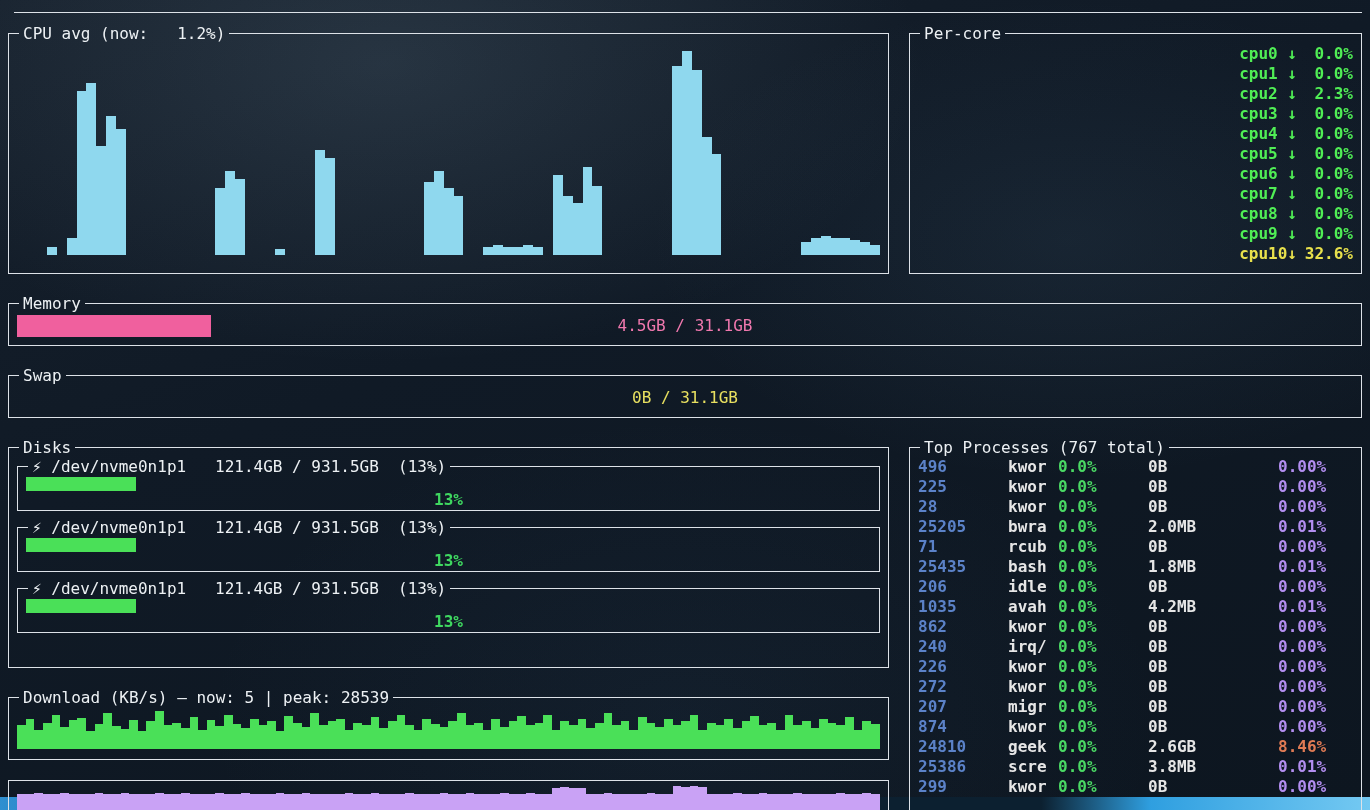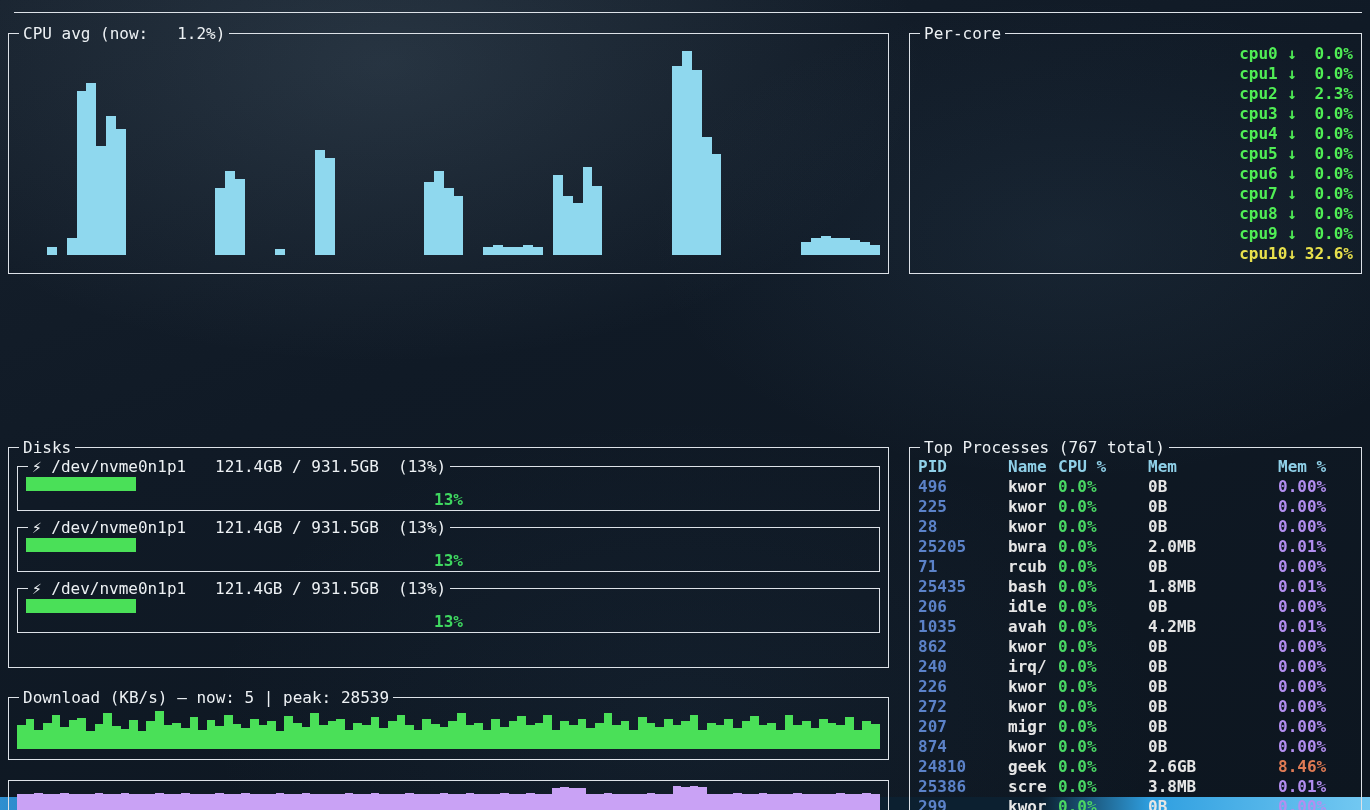--- a/index.html
+++ b/index.html
@@ -577,21 +577,34 @@
               <div class="bar" style="height: 25%; background: rgb(232, 225, 76);"></div>
               <div class="bar" style="height: 0%;"></div>
               <div class="bar" style="height: 20%; background: rgb(232, 225, 76);"></div>
             </div>
             <span class="core-label" style="color: rgb(232, 225, 76);">cpu10↓</span>
             <span class="core-value" style="color: rgb(232, 225, 76);">32.6%</span>
           </div>
         </div>
     </fieldset>
 
-
+    <fieldset class="panel mem">
+      <legend>Memory</legend>
+      <div class="gauge">
+        <div class="gauge-fill" id="memFill" style="width: 14.5%;"></div>
+        <span class="gauge-text">4.5GB / 31.1GB</span>
+      </div>
+    </fieldset>
+
+    <fieldset class="panel swap">
+      <legend>Swap</legend>
+      <div class="gauge">
+        <span class="gauge-text">0B / 31.1GB</span>
+      </div>
+    </fieldset>
 
     <fieldset class="panel disks">
       <legend>Disks</legend>
       <div id="diskList">
           <fieldset class="disk">
             <legend><span>⚡</span> <span>/dev/nvme0n1p1   121.4GB / 931.5GB  (13%)</span></legend>
             <div class="disk-bar" style="width: 13%;"></div>
             <div class="disk-pct">13%</div>
           </fieldset>
           <fieldset class="disk">
@@ -813,21 +826,20 @@
           <div class="bar" style="height: 71%; background: rgb(201, 162, 245);"></div>
           <div class="bar" style="height: 70%; background: rgb(201, 162, 245);"></div>
           <div class="bar" style="height: 69%; background: rgb(201, 162, 245);"></div>
           <div class="bar" style="height: 71%; background: rgb(201, 162, 245);"></div>
           <div class="bar" style="height: 70%; background: rgb(201, 162, 245);"></div>
         </div>
     </fieldset>
 
     <fieldset class="panel procs">
       <legend>Top Processes (767 total)</legend>
-      <div class="prow phead" id="procHead"><span>PID</span><span>Name</span><span>CPU %</span><span>Mem</span><span>Mem %</span></div>
       <div id="procRows">
           <div class="prow"><span class="c-pid">496</span><span class="c-name">kwor</span><span class="c-cpu">0.0%</span><span class="c-mem">0B</span><span class="c-mpct">0.00%</span></div>
           <div class="prow"><span class="c-pid">225</span><span class="c-name">kwor</span><span class="c-cpu">0.0%</span><span class="c-mem">0B</span><span class="c-mpct">0.00%</span></div>
           <div class="prow"><span class="c-pid">28</span><span class="c-name">kwor</span><span class="c-cpu">0.0%</span><span class="c-mem">0B</span><span class="c-mpct">0.00%</span></div>
           <div class="prow"><span class="c-pid">25205</span><span class="c-name">bwra</span><span class="c-cpu">0.0%</span><span class="c-mem">2.0MB</span><span class="c-mpct">0.01%</span></div>
           <div class="prow"><span class="c-pid">71</span><span class="c-name">rcub</span><span class="c-cpu">0.0%</span><span class="c-mem">0B</span><span class="c-mpct">0.00%</span></div>
           <div class="prow"><span class="c-pid">25435</span><span class="c-name">bash</span><span class="c-cpu">0.0%</span><span class="c-mem">1.8MB</span><span class="c-mpct">0.01%</span></div>
           <div class="prow"><span class="c-pid">206</span><span class="c-name">idle</span><span class="c-cpu">0.0%</span><span class="c-mem">0B</span><span class="c-mpct">0.00%</span></div>
           <div class="prow"><span class="c-pid">1035</span><span class="c-name">avah</span><span class="c-cpu">0.0%</span><span class="c-mem">4.2MB</span><span class="c-mpct">0.01%</span></div>
           <div class="prow"><span class="c-pid">862</span><span class="c-name">kwor</span><span class="c-cpu">0.0%</span><span class="c-mem">0B</span><span class="c-mpct">0.00%</span></div>

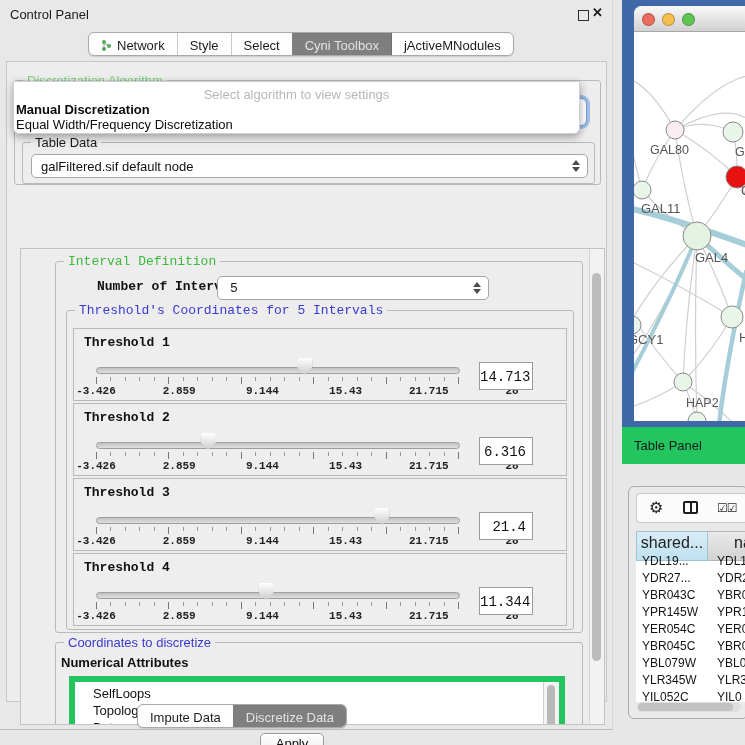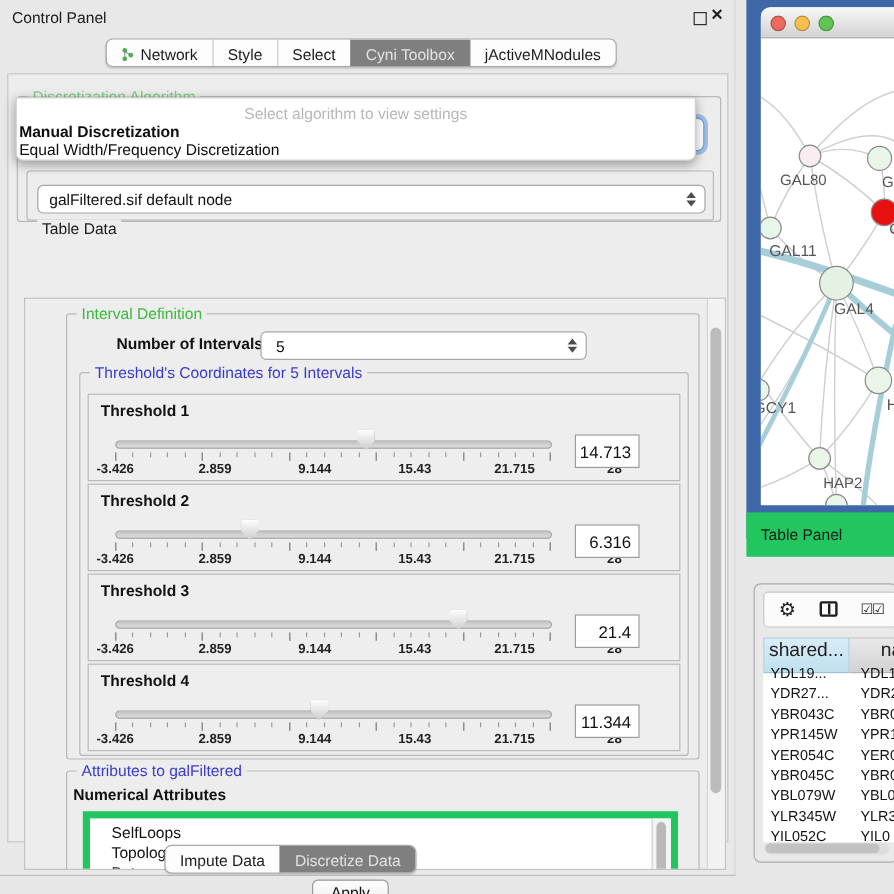--- a/index.html
+++ b/index.html
@@ -21,21 +21,21 @@
   .seg.selected + .seg{border-left-color:#6f6f6f;}
   #top-tabs{left:88px;top:32px;}
   #bottom-tabs{left:137px;top:704px;}
 
   #content-panel{position:absolute;left:6px;top:61px;width:599px;height:639px;background:#ededed;border:1px solid #c6c6c6;}
 
   .group{position:absolute;border:1px solid #b9b9b9;border-radius:3px;}
   .group-title{position:absolute;top:-8px;left:8px;background:#ededed;padding:0 4px;font-size:13px;white-space:nowrap;}
   .t-green{color:#3cb83c;}
   .t-blue{color:#3a3ad0;}
-  .t-black{color:#1b1b1b;margin-top:48px;}
+  .t-black{color:#1b1b1b;}
 
   .combo{position:absolute;background:#fff;border:1px solid #a6a6a6;border-radius:5px;font-size:13px;color:#111;
          display:flex;align-items:center;padding-left:9px;box-sizing:border-box;box-shadow:inset 0 1px 0 rgba(255,255,255,.8);}
   .stepper{position:absolute;right:7px;top:50%;transform:translateY(-50%);display:flex;flex-direction:column;gap:2px;}
   .stepper i{display:block;width:0;height:0;border-left:4px solid transparent;border-right:4px solid transparent;}
   .stepper .up{border-bottom:5px solid #4d4d4d;}
   .stepper .dn{border-top:5px solid #4d4d4d;}
 
   
   #algo-combo{left:15px;top:17px;width:557px;height:28px;border-radius:6px;border:1px solid #6f9fd8;
@@ -48,21 +48,21 @@
   #popup-prompt{position:absolute;left:0;right:0;top:5px;text-align:center;font-size:13px;color:#b7b7b7;}
   .popup-opt{position:absolute;left:2px;font-size:13px;color:#0c0c0c;white-space:nowrap;}
   #popup-opt-0{top:20px;font-weight:700;}
   #popup-opt-1{top:35px;}
 
   
   #viewport{position:absolute;left:13px;top:186px;width:585px;height:477px;border:1px solid #c2c2c2;background:#ededed;overflow:hidden;box-sizing:border-box;}
   #v-scrollbar{position:absolute;right:0;top:0;bottom:0;width:14px;background:#f2f2f2;border-left:1px solid #d4d4d4;}
   #v-thumb{position:absolute;left:2px;top:24px;width:9px;height:388px;border-radius:5px;background:#bcbcbc;}
 
-  #interval-group{left:34px;top:12px;width:526px;height:370px;}
+  #interval-group{left:34px;top:12px;width:526px;height:370px;font-family:Liberation Mono, monospace;}
   #num-label{position:absolute;left:41px;top:17px;font-size:13px;font-weight:700;color:#111;}
   #num-combo{left:161px;top:14px;width:272px;height:24px;}
   #coords-group{left:10px;top:48px;width:506px;height:318px;}
   #thresholds{position:absolute;left:6px;top:17px;width:494px;}
 
   .th-panel{position:relative;width:494px;height:73px;border:1px solid #b9b9b9;background:#eeeeee;margin-bottom:2px;box-sizing:border-box;}
   .th-label{position:absolute;left:10px;top:6px;font-size:13px;font-weight:700;color:#111;}
   .th-track{position:absolute;left:22px;top:38px;width:362px;height:5px;border:1px solid #9f9f9f;border-radius:4px;
             background:linear-gradient(#c2c2c2,#dedede);}
   .th-thumb{position:absolute;top:29px;width:15px;height:17px;
@@ -355,21 +355,21 @@
                     <div class="scale-label" style="left: 80%;">21.715</div>
                     <div class="scale-label" style="left: 100%;">28</div>
                   </div>
     <div class="th-value">11.344</div>
   </div>
               </div>
           </div>
         </div>
 
         <div id="attr-group" class="group">
-          <div class="group-title t-blue">Attributes to galFiltered</div>
+          <div class="group-title t-blue">Coordinates to discretize</div>
           <div id="attr-subtitle">Numerical Attributes</div>
           <div id="attr-list">
             <div id="attr-list-inner">
                 <div class="attr-item">SelfLoops</div>
                 <div class="attr-item">TopologicalCoefficient</div>
                 <div class="attr-item">BetweennessCentrality</div>
               </div>
             <div id="l-scrollbar">
                 <div id="l-thumb"></div>
               </div>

• What the task asks
Scan the data above line by line. Please say how many lines hold the word "combo", and give only that number.

• Task answer
3